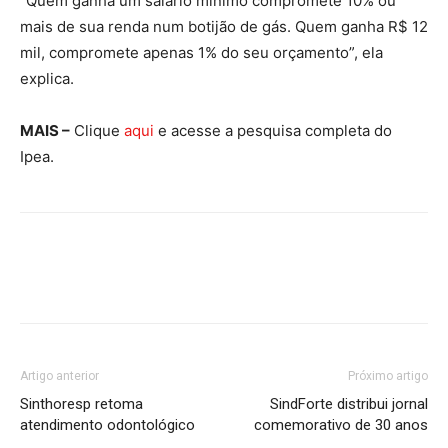
“Quem ganha um salário mínimo compromete 10% ou
mais de sua renda num botijão de gás. Quem ganha R$ 12
mil, compromete apenas 1% do seu orçamento”, ela
explica.
MAIS –
Clique
aqui
e acesse a pesquisa completa do
Ipea.
Artigo anterior
Próximo artigo
Sinthoresp retoma
SindForte distribui jornal
atendimento odontológico
comemorativo de 30 anos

■ ■ ■ ■ ■ ■ ■

Edit all the records above by replacing "salário mínimo" with "salário médio" and keeping every other part of the text the same. Leave the pictures out of your answer.

● Output of the task
“Quem ganha um salário médio compromete 10% ou
mais de sua renda num botijão de gás. Quem ganha R$ 12
mil, compromete apenas 1% do seu orçamento”, ela
explica.
MAIS –
Clique
aqui
e acesse a pesquisa completa do
Ipea.
Artigo anterior
Próximo artigo
Sinthoresp retoma
SindForte distribui jornal
atendimento odontológico
comemorativo de 30 anos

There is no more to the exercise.